### ESTRATTO DELLA PAGINA
□ □ □
CCS e “heavy industry”: perché non è così semplice
Facciamo un passo indietro. Per il petrolchimico, per la produzione di acciaio, cemento e alluminio – settori che valgono quasi un terzo delle emissioni di gas serra globali – l’unica soluzione che talvolta viene offerta è proprio la cattura e il sequestro del carbonio. Ma se le difficoltà a decarbonizzare questi segmenti altamente inquinanti dell’economia sono senz’altro reali e oggettive, le potenzialità della CCS sono, anche in questo caso, largamente sovrastimate. Le dinamiche di emissione di CO2 e altri GHGs per questo settore sono ancora più complesse rispetto al comparto della mera produzione di energia: si va dal consumo di elettricità per alimentare reazioni chimiche, all’utilizzo massivo di combustibili fossili come reagenti (es: produzione dell’acciaio), ai sottoprodotti dei processi stessi. In altre parole, ci sono motivi intrinseci, legati alla natura e ai meccanismi fisico-chimici dell’industria pesante, a rendere ancor più difficile l’implementazione della CCS in questi contesti.
E poi c’è il versante economico: in ambito energetico, come in qualsiasi altro, è il mercato a farla da padrone e a porre regole non scritte. Tradotto, se non è conveniente non si fa; e non lo si fa almeno fino a quando non lo diventa. La domanda allora viene spontanea: è conveniente e possibile tecnicamente oggi pensare di equipaggiare un grande impianto industriale, chimico o petrolifero, con la CCS (il cosiddetto retrofit)? Per rispondere a questa domanda ci viene in aiuto un rapporto recente di Chevron. Il gigante petrolifero californiano fondato nel 1879 ha cercato di capire quanto e come la CCS impatterebbe sul sistema industriale statunitense prendendo in considerazione quasi 1400 industrie rappresentative identificate dall’Epa (Environmental Protection Agency) negli Stati Uniti. I ricercatori interni di Chevron ne hanno scartate in fase preliminare ben 700, responsabili di oltre il 50% delle emissioni degli Usa, perché gli impianti in questione “non risultano compatibili con un retrofit con CCS”.
□ □ □
### MATERIALE SEGUENTE
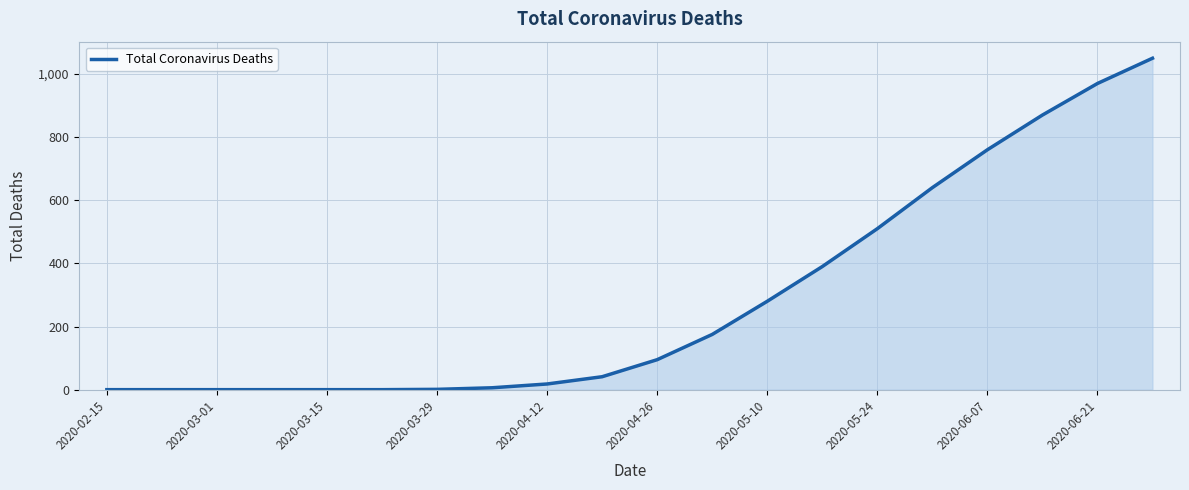

What is the difference between the maximum and minimum values?

1050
□ □ □
### ESERCIZI DA SVOLGERE
(1) Secondo il testo sulla CCS nell'industria pesante, quante industrie identificate dall'Epa ha preso in esame il rapporto di Chevron?
(2) Elenca i settori industriali che, nel testo sulla CCS nell'industria pesante, valgono quasi un terzo delle emissioni globali di gas serra.
(3) Prosegui il testo sulla CCS nell'industria pesante a partire dalla sua ultima frase.

### RISPOSTE AGLI ESERCIZI
(1) Quasi 1400 industrie rappresentative negli Stati Uniti.

(2) Petrolchimico; produzione di acciaio; produzione di cemento; produzione di alluminio.

(3)
Sfortunatamente, non finisce qui: dei 656 impianti rimanenti, il rapporto ne ha identificati solo 123 – meno del 10% – che potrebbero catturare l’anidride carbonica prodotta economicamente. Ciò a condizione – sottolineano gli autori – di attivare un’ingente quantità di sovvenzioni federali, così come la cosiddetta Enhanced Oil Recovery (Eor), di cui parleremo nel prossimo capitolo del focus. Ma ciò che stupisce di più è che sono proprio le maggiori industrie fonti di gas serra a non essere pronte e adattabili per la cattura del carbonio. Si pensi alla raffinazione dei prodotti petroliferi, che da sola conta il 4% delle emissioni totali (1.3 miliardi di tonnellate di CO2); secondo i risultati del report, solo il 19% di queste emissioni è evitabile tramite un’efficiente implementazione della CCS. Lo stesso si può dire della lavorazione dei metalli, incluso l’acciaio, per cui solo un quarto degli impianti esistenti sarebbe “trasformabile”.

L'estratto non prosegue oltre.